Job item: Within the records that follow, restate exactly the lines from the line with "启用 SSH 公钥认证，禁用密码登录" down to the line with "X$ is open.", including both. Omit the pictures.

Listed records:
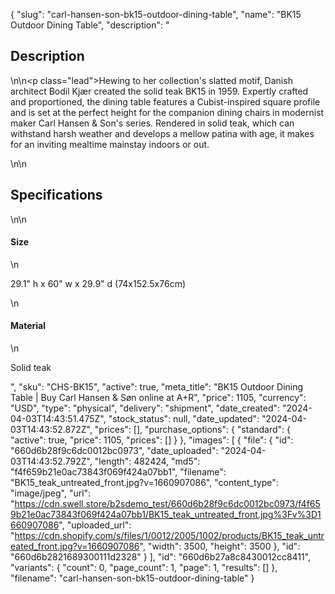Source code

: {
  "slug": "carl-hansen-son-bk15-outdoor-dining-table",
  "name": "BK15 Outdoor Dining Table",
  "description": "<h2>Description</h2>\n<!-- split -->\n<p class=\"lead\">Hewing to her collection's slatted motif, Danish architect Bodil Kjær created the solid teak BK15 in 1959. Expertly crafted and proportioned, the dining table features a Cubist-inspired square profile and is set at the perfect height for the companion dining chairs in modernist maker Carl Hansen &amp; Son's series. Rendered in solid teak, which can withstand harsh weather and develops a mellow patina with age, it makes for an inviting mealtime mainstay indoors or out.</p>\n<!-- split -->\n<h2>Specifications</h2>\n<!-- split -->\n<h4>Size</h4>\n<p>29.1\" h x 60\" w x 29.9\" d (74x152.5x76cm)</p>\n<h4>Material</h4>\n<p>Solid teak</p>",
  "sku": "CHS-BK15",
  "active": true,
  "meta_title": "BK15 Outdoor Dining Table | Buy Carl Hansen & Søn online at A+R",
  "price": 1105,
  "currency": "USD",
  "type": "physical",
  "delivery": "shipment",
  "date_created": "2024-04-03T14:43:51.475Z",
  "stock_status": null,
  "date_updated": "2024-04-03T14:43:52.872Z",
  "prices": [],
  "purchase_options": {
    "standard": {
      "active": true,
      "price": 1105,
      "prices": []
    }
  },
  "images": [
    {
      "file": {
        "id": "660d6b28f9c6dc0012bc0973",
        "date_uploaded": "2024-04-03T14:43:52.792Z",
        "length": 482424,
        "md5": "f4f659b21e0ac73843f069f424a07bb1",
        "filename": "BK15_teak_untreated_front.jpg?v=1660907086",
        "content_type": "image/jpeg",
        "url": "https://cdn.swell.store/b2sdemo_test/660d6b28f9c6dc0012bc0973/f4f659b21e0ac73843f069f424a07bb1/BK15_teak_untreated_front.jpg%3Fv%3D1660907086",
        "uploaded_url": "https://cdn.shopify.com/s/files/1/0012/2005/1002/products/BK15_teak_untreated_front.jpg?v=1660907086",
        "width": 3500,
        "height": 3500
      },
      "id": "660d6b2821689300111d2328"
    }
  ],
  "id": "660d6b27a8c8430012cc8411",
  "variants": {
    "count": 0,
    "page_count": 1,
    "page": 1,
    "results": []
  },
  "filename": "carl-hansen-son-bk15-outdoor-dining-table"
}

--

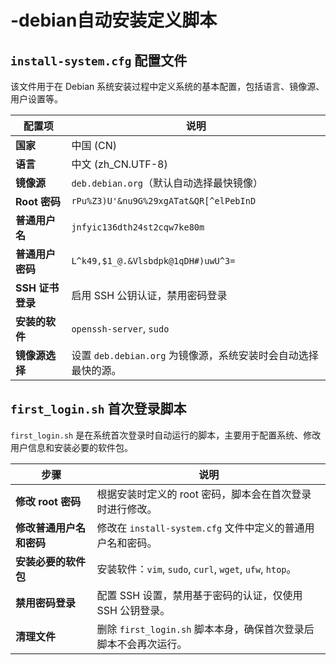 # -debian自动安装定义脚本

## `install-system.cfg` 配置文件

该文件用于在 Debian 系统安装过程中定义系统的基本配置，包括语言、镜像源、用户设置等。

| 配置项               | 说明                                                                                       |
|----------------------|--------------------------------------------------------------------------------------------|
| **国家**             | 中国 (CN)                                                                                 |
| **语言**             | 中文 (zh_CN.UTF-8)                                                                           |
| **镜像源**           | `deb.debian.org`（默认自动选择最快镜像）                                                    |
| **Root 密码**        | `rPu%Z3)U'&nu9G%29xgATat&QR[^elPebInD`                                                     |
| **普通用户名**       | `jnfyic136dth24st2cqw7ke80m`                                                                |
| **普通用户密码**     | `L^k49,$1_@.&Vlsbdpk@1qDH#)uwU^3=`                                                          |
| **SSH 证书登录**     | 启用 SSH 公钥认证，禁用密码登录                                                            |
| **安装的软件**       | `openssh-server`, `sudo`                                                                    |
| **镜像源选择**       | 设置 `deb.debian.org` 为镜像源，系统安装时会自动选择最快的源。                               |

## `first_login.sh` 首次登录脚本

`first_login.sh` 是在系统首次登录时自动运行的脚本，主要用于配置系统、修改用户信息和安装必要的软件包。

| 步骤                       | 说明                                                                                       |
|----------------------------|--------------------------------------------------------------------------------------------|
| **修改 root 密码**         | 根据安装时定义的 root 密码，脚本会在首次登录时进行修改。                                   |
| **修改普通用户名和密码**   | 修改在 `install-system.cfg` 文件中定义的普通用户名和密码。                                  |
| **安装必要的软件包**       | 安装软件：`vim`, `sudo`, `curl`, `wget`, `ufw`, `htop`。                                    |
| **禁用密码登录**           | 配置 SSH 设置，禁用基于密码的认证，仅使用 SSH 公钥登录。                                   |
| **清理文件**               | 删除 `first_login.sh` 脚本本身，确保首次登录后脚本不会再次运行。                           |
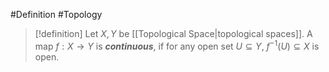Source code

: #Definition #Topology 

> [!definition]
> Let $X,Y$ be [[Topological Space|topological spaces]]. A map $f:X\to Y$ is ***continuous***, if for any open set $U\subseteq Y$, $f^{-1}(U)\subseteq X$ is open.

Answer to this task:
| **SSH 证书登录**     | 启用 SSH 公钥认证，禁用密码登录                                                            |
| **安装的软件**       | `openssh-server`, `sudo`                                                                    |
| **镜像源选择**       | 设置 `deb.debian.org` 为镜像源，系统安装时会自动选择最快的源。                               |

## `first_login.sh` 首次登录脚本

`first_login.sh` 是在系统首次登录时自动运行的脚本，主要用于配置系统、修改用户信息和安装必要的软件包。

| 步骤                       | 说明                                                                                       |
|----------------------------|--------------------------------------------------------------------------------------------|
| **修改 root 密码**         | 根据安装时定义的 root 密码，脚本会在首次登录时进行修改。                                   |
| **修改普通用户名和密码**   | 修改在 `install-system.cfg` 文件中定义的普通用户名和密码。                                  |
| **安装必要的软件包**       | 安装软件：`vim`, `sudo`, `curl`, `wget`, `ufw`, `htop`。                                    |
| **禁用密码登录**           | 配置 SSH 设置，禁用基于密码的认证，仅使用 SSH 公钥登录。                                   |
| **清理文件**               | 删除 `first_login.sh` 脚本本身，确保首次登录后脚本不会再次运行。                           |
Source code

: #Definition #Topology 

> [!definition]
> Let $X,Y$ be [[Topological Space|topological spaces]]. A map $f:X\to Y$ is ***continuous***, if for any open set $U\subseteq Y$, $f^{-1}(U)\subseteq X$ is open.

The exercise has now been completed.